The Summit can only benefit from civil society engagement if it’s to achieve it aims, particularly as many conflicts are raging around the world, including in Gaza, Myanmar, Sudan, Ukraine and elsewhere. Many of civil society’s reform ideas are included in the UN Secretary-General’s New Agenda for Peace, which will be deliberated at the Summit, including nuclear disarmament, strengthening preventative diplomacy and prioritising women’s participation in peace efforts.

There’s also an urgent need to address the soaring levels of debt many global south countries face, which is diverting public spending away from essential services and social protections into debt servicing. Civil society backs efforts such as the Bridgetown Initiative to secure commitments from wealthy countries on debt restructuring and debt cancellation for those countries facing a repayment crisis. But civil society needs to be included to help shape plans, because if financing for development negotiations don’t include guarantees for civic space and civil society participation there’s no way of ensuring that public funds benefit people in need. Instead, autocratic regimes could use them to shore up repressive state apparatuses and networks of corruption and patronage.

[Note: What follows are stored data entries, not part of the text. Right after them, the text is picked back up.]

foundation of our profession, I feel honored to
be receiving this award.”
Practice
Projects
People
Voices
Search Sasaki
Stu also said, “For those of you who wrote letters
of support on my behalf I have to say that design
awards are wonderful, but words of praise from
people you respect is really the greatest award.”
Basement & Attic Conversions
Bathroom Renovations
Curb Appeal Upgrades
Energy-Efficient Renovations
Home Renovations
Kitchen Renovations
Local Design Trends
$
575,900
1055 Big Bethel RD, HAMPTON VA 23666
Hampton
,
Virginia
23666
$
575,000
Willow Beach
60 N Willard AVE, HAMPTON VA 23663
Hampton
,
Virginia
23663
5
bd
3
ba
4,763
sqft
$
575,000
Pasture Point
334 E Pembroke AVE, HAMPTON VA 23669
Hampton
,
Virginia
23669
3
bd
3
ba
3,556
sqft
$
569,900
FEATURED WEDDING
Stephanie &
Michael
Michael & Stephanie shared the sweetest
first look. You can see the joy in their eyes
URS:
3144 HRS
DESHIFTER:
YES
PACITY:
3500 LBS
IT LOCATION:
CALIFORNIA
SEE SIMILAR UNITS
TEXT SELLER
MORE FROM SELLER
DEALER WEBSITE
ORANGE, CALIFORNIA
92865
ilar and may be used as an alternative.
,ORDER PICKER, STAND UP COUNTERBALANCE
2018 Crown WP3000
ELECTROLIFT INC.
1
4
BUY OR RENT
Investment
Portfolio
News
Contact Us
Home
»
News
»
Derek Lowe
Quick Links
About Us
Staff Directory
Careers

Civil society further calls for reforms in the international financial architecture. These include demands to bring decisions by the G20 group of powerful economies into the ambit of the UN’s accountability framework, and to equitably distribute shares and decision-making at the International Monetary Fund and World Bank, presently controlled by a few highly industrialised countries.

But it’s unclear how many of civil society’s transformative proposals for global governance reforms will end up in the final outcomes of the Summit of the Future. So far, there’s been limited transparency in relation to UN member state negotiations, records and compilation texts, despite civil society having shown its commitment by making over 400 written submissions to the Pact for the Future process.

Troublingly, few governments have consulted nationally with civil society groups on their positions for the Summit of the Future negotiations. If these trends continue, the international community will miss a key chance to make life better for future generations. It isn’t too late to robustly include people and civil society in the process. The aims of the Summit are too important.

Mandeep S. Tiwana is CIVICUS Chief Officer for Evidence and Engagement and representative to the UN in New York.